The American Council for an Energy-Efficient Economy (ACEEE) last week released a new report entitled “What Have We Learned from Energy Efficiency Financing Programs?” that shows that energy-efficiency loan programs for building upgrades have exceedingly low default rates, ranging from 0 to 3 percent. The report uses findings from a review of 24 energy-efficiency loan programs in thirteen states, many of which provide multifamily assistance. The programs in the study have accounted for over $1.5 billion in lending. Key findings include:
- Most programs are not penetrating the market of potential customers;
- Some residential programs have high rates of application decline;
- Residential loan program participants tend to be “reactive;”

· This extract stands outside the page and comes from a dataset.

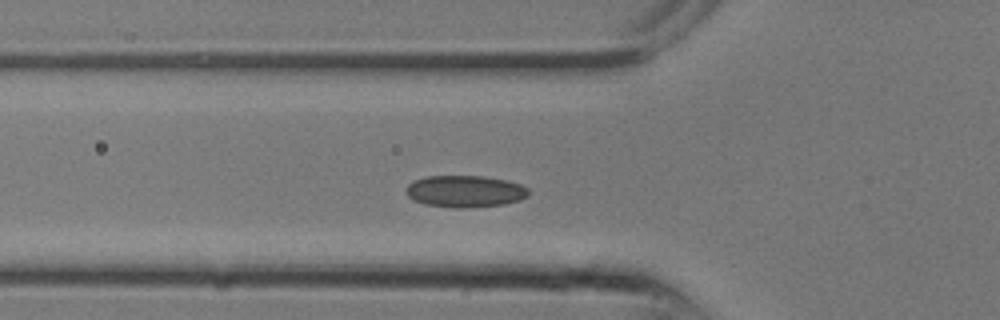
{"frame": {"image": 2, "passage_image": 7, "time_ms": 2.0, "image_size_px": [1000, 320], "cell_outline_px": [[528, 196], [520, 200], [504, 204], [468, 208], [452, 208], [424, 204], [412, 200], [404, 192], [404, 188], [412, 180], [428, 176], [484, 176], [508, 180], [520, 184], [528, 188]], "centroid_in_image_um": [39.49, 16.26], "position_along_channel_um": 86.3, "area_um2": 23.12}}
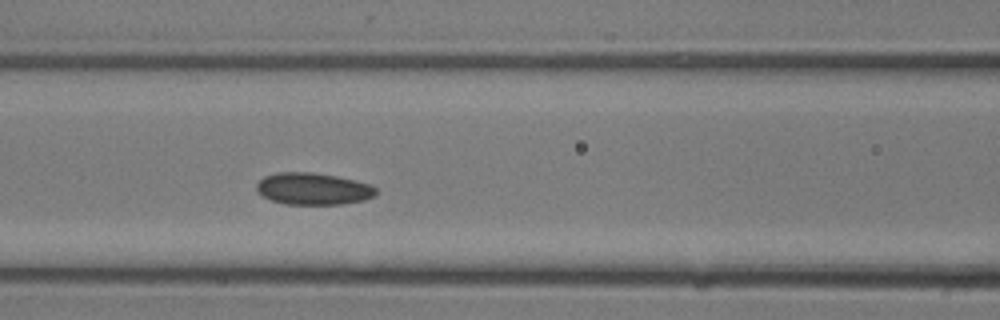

- Project bottlenecks sometimes occur due to burdensome and inflexible program requirements;
- Minimum program size can attract additional lenders;
- Good loan terms don’t assure the success of a program;
- The housing market crash has tightened the lending market;
- Some programs with interest rate buy-down have found the costs to be high; and
- There is a lack of uniform criteria for evaluating credit of small businesses and institutions.
According to the authors, providing data on default rates is a first step in building a more sophisticated lending environment for energy retrofits of residential and commercial properties. This report is part of a series being issued to facilitate improved energy efficiency financing programs that substantially increase the implementation of energy efficiency projects in the residential and commercial sectors. Previously released in the series, “Energy Efficiency Finance 101: Understanding the Marketplace” is an introduction to the field of energy efficiency finance, designed for those who are new to the field.
The full report is available for download on the ACEEE website; however, you must have a valid login in order to download the report.